Em 2016, qualificou-se para o circuito mundial da World Surf League, passando a fazer parte da elite do surf mundial. Tendo em conta tudo o que já alcançou até aqui, considera este momento o mais feliz da sua carreira?

Foi um momento inexplicável, o culminar de um conjunto de esforços, da dedicação e, acima de tudo, foi a realização de um sonho já com muitos anos. Foi, sem dúvida, o momento mais feliz da minha vida.

Este ano, tem estatuto de suplente no circuito mundial, no qual já competiu em virtude da lesão de um colega. Regressar, de forma permanente, ao grupo de melhores surfistas do mundo, é um objetivo prioritário?

Sim. O objetivo é, de facto, regressar no imediato ao grupo dos melhores do mundo, que é, na verdade, onde sinto que pertenço.

Em 2017, chegou à final do Corona Open J-Bay, na África do Sul, tornando-se no primeiro português a alcançar a fase decisiva de uma prova do circuito mundial. O que sentiu ao alcançar este 2.º lugar – a alegria da vitória ou a frustração da derrota?

Ninguém gosta de perder, e eu também não gosto. Sempre que ganhamos, devemos saborear o momento, pois trata-se do reconhecimento do nosso trabalho e da confirmação que estamos no caminho certo. Na África do Sul, em 2017, preferi escolher a vitória. Foi um recorde pessoal e nacional e, por isso, não faria sentido considerar este 2.º lugar como uma derrota. Deixou-me muito feliz e muito orgulhoso.

O Frederico Morais é o grande nome do surf em Portugal. A modalidade vive hoje um bom momento; é diariamente praticada por muitas crianças e jovens nas praias portuguesas. Sente-se um exemplo para os mais novos?

Sinto-me um exemplo, e fico muito contente com isso. Permite-me passar mensagens importantes, de sensibilizar as pessoas para a proteção dos oceanos e de as inspirar a seguir a modalidade.
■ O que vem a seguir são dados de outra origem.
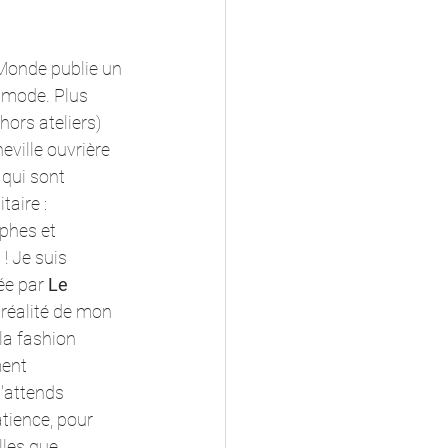
 Monde publie un 
a mode. Plus 
hors ateliers) 
eville ouvrière 
qui sont 
aire : 
aphes et 
! Je suis 
ée par 
Le 
réalité de mon 
la fashion 
ent 
j'attends 
ience, pour 
les que 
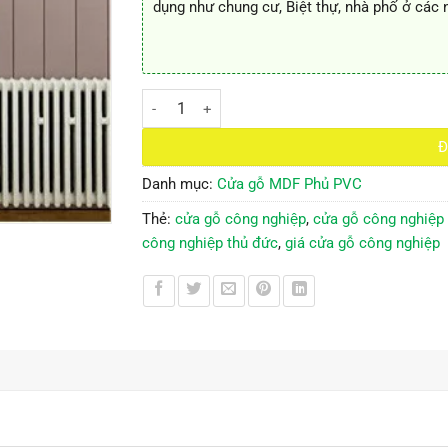
dụng như chung cư, Biệt thự, nhà phố ở các
Cửa gỗ công nghiệp MDF phủ PVC KD.1178 số l
Đ
Danh mục:
Cửa gỗ MDF Phủ PVC
Thẻ:
cửa gỗ công nghiệp
,
cửa gỗ công nghiệp g
công nghiệp thủ đức
,
giá cửa gỗ công nghiệp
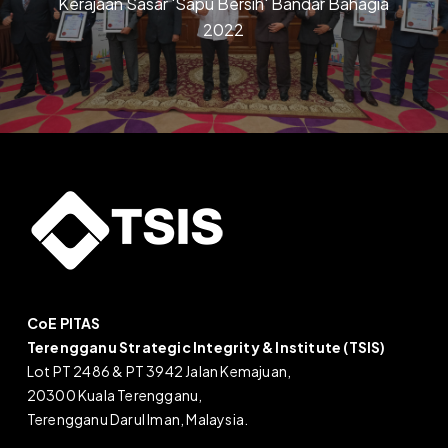
Kerajaan Sasar 'Sapu Bersih' Bandar Bahagia
2022
CoE PITAS
Terengganu Strategic Integrity & Institute (TSIS)
Lot PT 2486 & PT 3942 Jalan Kemajuan,
20300 Kuala Terengganu,
Terengganu Darul Iman, Malaysia.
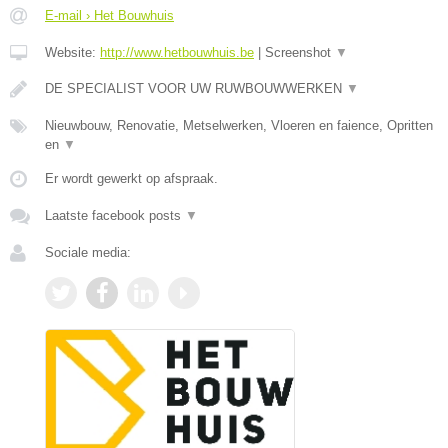
E-mail › Het Bouwhuis
Website:
http://www.hetbouwhuis.be
|
Screenshot
▼
DE SPECIALIST VOOR UW RUWBOUWWERKEN
▼
Nieuwbouw, Renovatie, Metselwerken, Vloeren en faience, Opritten
en
▼
Er wordt gewerkt op afspraak.
Laatste facebook posts
▼
Sociale media:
Em 2017, lançou o seu próprio projeto: a escola “The Blue Room Surf Feeling School by Frederico Morais”. Como surgiu esta ideia?

Este projeto surge no seguimento da minha crença de que o surf é muito mais do que a performance. O surf traz-nos uma série de ensinamentos, enquanto seres humanos, a perseverança ou a dedicação. Mais do que ensinar manobras, são estes os valores que queremos transmitir aos alunos mais novos, enquanto se divertem a fazer surf.

Participa ativamente neste projeto, dando aulas, sempre que tem disponibilidade. É algo que espera poder continuar a fazer?

Espero que sim. Sempre que estou em Portugal, faço questão de dar aulas. É muito importante envolver-me e poder transmitir aos outros aquilo que sei fazer. Adoro transmitir a minha experiência aos outros.

Que conselho deixaria a um jovem que pretenda seguir as suas pisadas no mundo do surf? Por onde se deve começar?

Em primeiro lugar, tem de gostar verdadeiramente do que se faz e, depois, tem de trabalhar muito. É importante ver o surf numa perspetiva mais alargada, estabelecer objetivos e jamais desistir.

Existe um limite de idade para se começar a praticar surf? É possível, para um adulto, iniciar-se no surf?

Não há idade para fazermos aquilo que nos faz sentir bem. Na nossa escola, basta ter vontade. Todas as pessoas são bem-vindas às nossas aulas. Qualquer adulto pode começar a praticar esta modalidade.